My grandmother's surgery went very well. The tumor was contained and not attached to the lung wall (whatever that means). Additionally, the second biopsy showed the cancer to be the kind that probably would not require further treatment meaning no chemo or radiation therapy. This is, of course, VERY good news!

She is currently in ICU and will be there for 3-4 days. This was a major surgery and the recovery will be painful, I'm afraid. It is my prayer that this is a wake-up call for her. I hope that she takes better care of herself in her remaining years so that she can get the most out of life! She has been very sad since my grandfather died and I think this has been a very good wake-up call for her. Many people are alive but it is an individual choice as to whether or not you are going to LIVE your life.

This has also been a huge wake-up call for me. I need to find ways to engage my grandparents and spend time with them even though I'm so far away. They are not going to be here forever so I need to get all the recipes, stories, and memories of them now so that I don't have any regrets. It won't make it any easier for me when they do go, but that way I'll still have pieces of them here with me.

Thank you again for all your prayers and words of encouragement. I know I've said that a million times already but I just want you to know how very much I appreciate it!

Tuesday, October 2, 2007

Dr. Funk

Dr. Wolfgang Funk to be more precise. Yes, he is a real person. He's my anesthesiologist.

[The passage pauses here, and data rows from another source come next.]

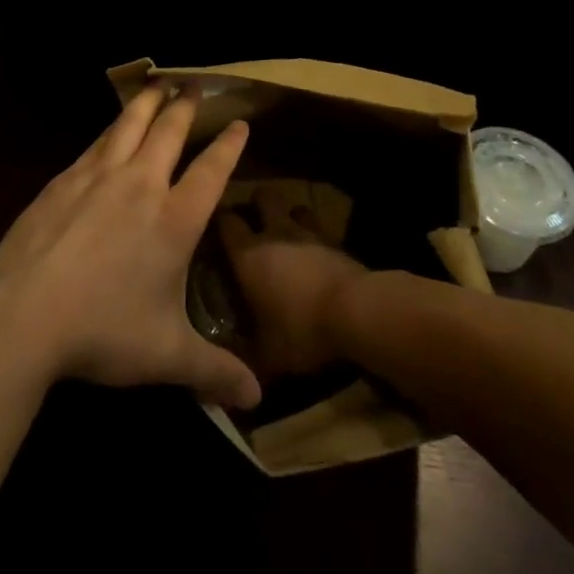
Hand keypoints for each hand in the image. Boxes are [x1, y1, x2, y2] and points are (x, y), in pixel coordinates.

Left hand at [0, 86, 261, 408]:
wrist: (24, 312)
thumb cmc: (103, 330)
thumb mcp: (166, 356)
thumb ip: (213, 372)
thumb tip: (256, 400)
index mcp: (174, 219)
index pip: (211, 170)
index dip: (229, 144)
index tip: (240, 122)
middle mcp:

Yes, I have an anesthesiologist because, that's right kids, the hits just keep on coming this week!

Well it's not really that bad. I had a fertility doctor appointment today only to discover that one of the cysts is still sticking around. Auf wiedersehen, cyst, it's time for you to go. The eviction will take place Friday morning. We were having a tough time trying to decide what to do this weekend, so there you go!

While waiting to see the doctor I read this quote by Eleanor Roosevelt, "A woman is like a tea bag - you never know how strong she is until she gets in hot water." This is SO true (well, except for Britney Spears). I cannot tell you how much I appreciated the sweet comments on my last post. My grandmother's surgery is today at 1:30pm CST. It is expected to last 3-4 hours and I will post an update once I know something. But as I was saying, your comments were very kind. Sometimes it's just good to know that you're understood. Not everything in life can be "fixed" but when we know that someone else has felt or does feel the way we do, it is a tremendous comfort. This is why, according to one of my dearest friends and maid of honor, support groups are so helpful and therapeutic (she's a therapist so she know what she's talking about). Thank you again for your kind words and prayers!

By the way, I did meet Dr. Funk and I was really impressed. He was very thorough and kind. I had to make up some questions because I got the impression he really wanted me to ask him something. I feel very confident in his anesthesiological acumen. Also, I figure if your name is Wolfgang Funk, God is going to give you some natural abilities to compensate for that.